After cleaning, save your DataFrame. Common formats are CSV, Excel, or JSON.


# Save to CSV
df.to_csv('city_population.csv', index=True)

# Save to Excel (requires openpyxl or xlsxwriter)
# df.to_excel('city_population.xlsx', index=True)

# Save to JSON
df.to_json('city_population.json', orient='records')

For a dedicated guide on exporting, read about how to save scraped data to CSV with BeautifulSoup.

Best Practices and Tips

Always respect the website's robots.txt file. Do not overload their servers with rapid requests.

Use time.sleep() between requests when scraping multiple pages. This is polite and avoids bans.

For large-scale scraping, use BeautifulSoup with proxies and user agents. This helps mimic real browsers.

Check your data types after scraping.
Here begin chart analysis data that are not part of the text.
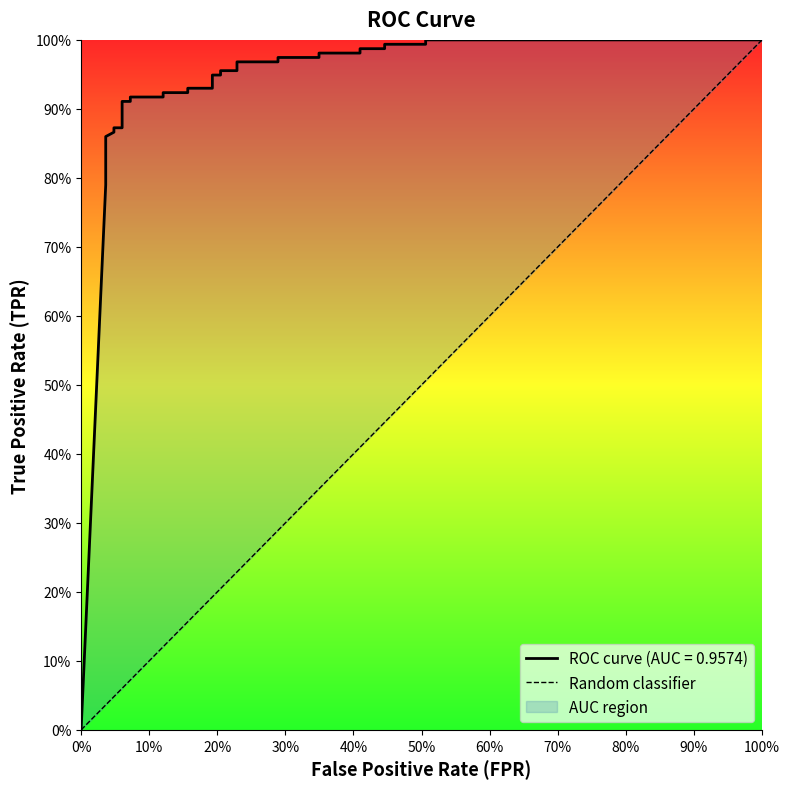

Rank the categories by value from highest to lowest.

100%, 0%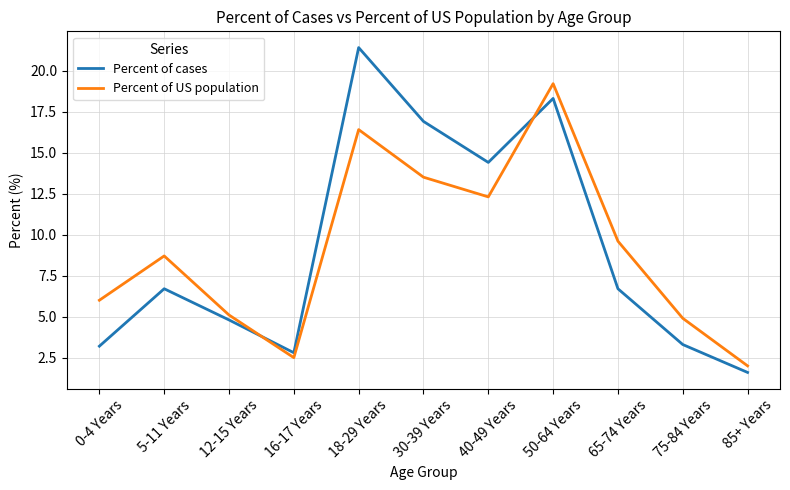

Which series changed the most between 0-4 Years and 65-74 Years?

Percent of US population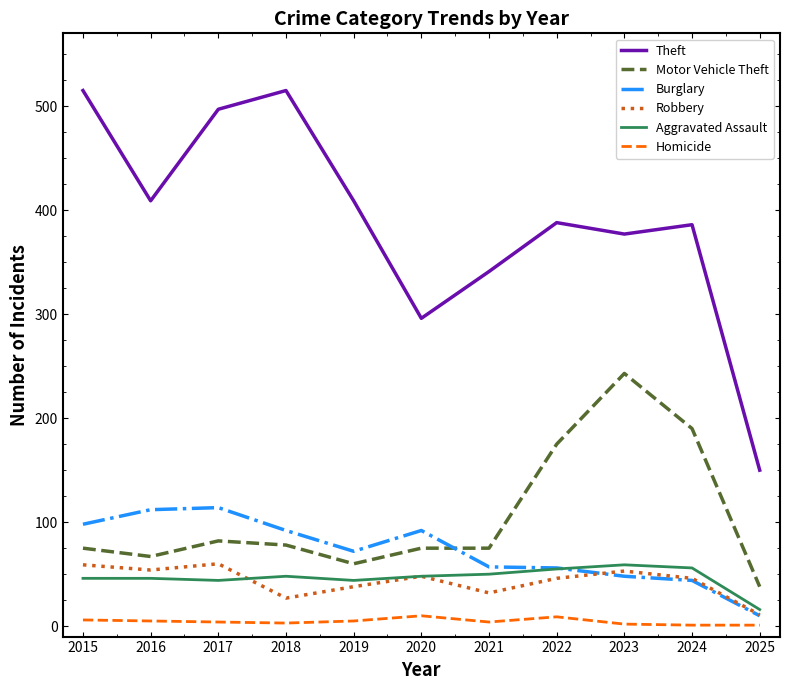

True or false: Theft has a value of 275 at 2015.

False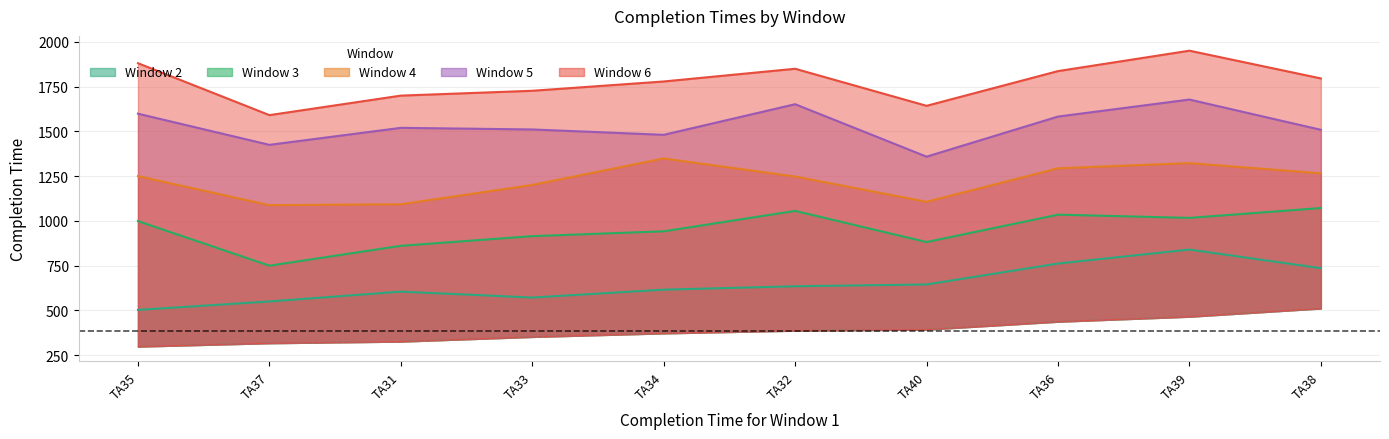

What is the highest value of the Window 5 series?

1678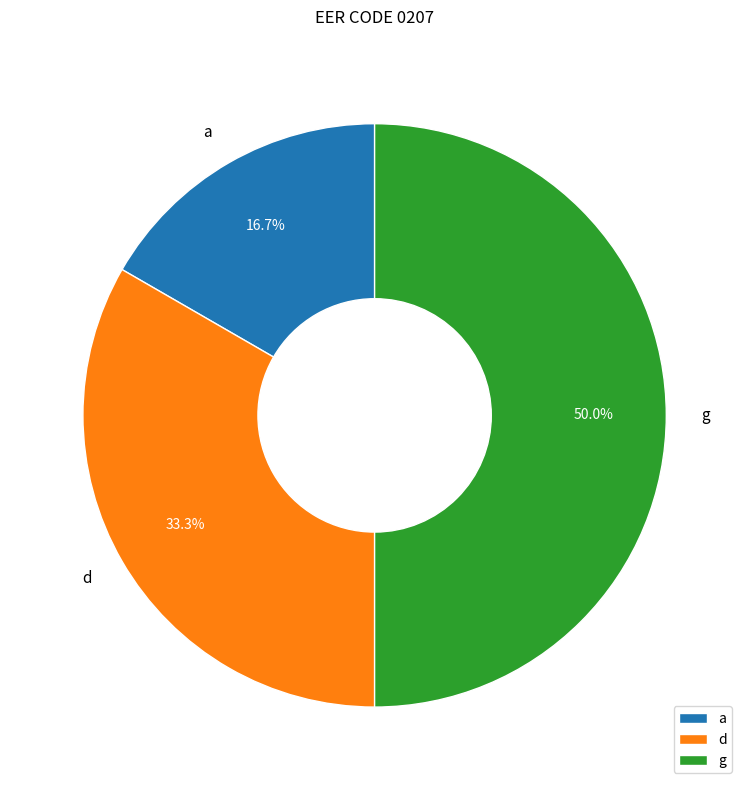

Which slice is the smallest?

a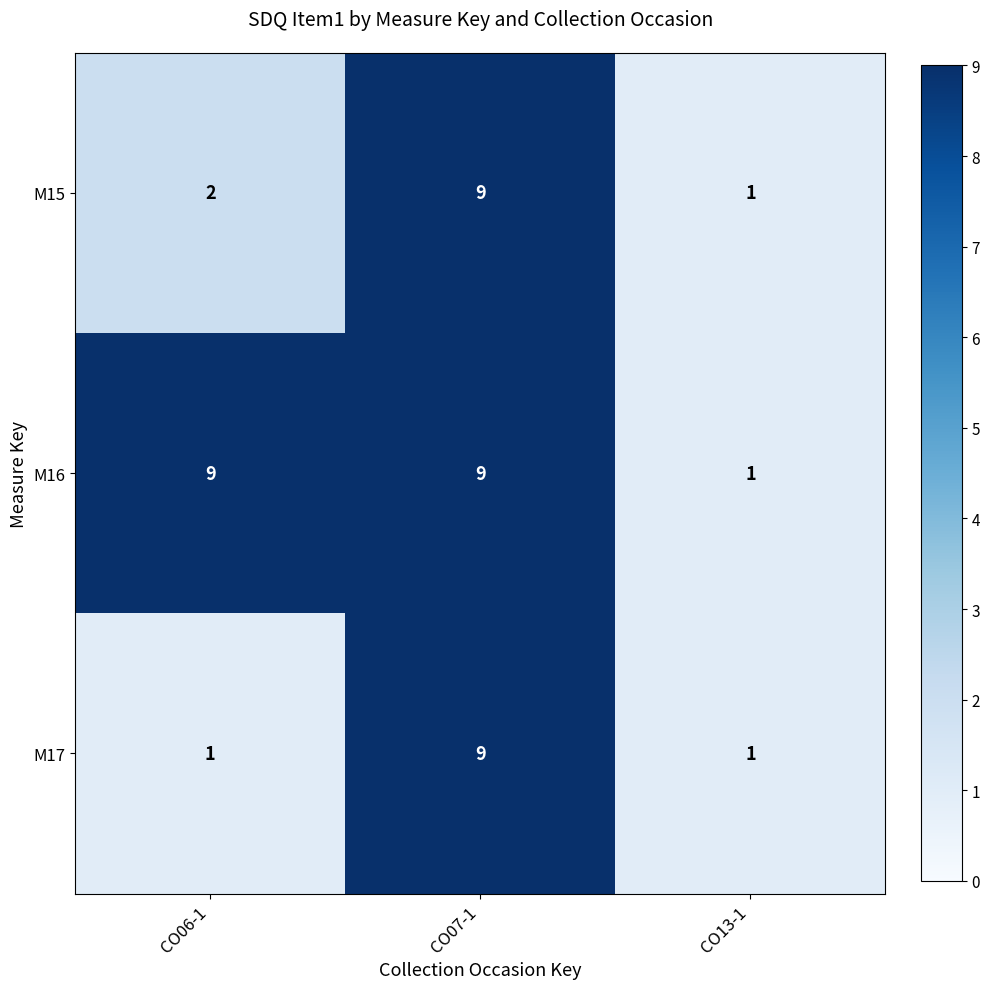

Between CO06-1 and CO13-1, which series saw the biggest shift?

M16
Strings often need conversion to numbers or dates.

Conclusion

Extracting table data to a Pandas DataFrame is a powerful technique. It automates data collection from the web.

The process is simple. Fetch HTML, find the table, extract headers and rows, then build the DataFrame.

This skill opens doors to vast data sources. You can track prices, analyze trends, or gather research data.

Start with simple tables. Then tackle more complex structures. Happy scraping!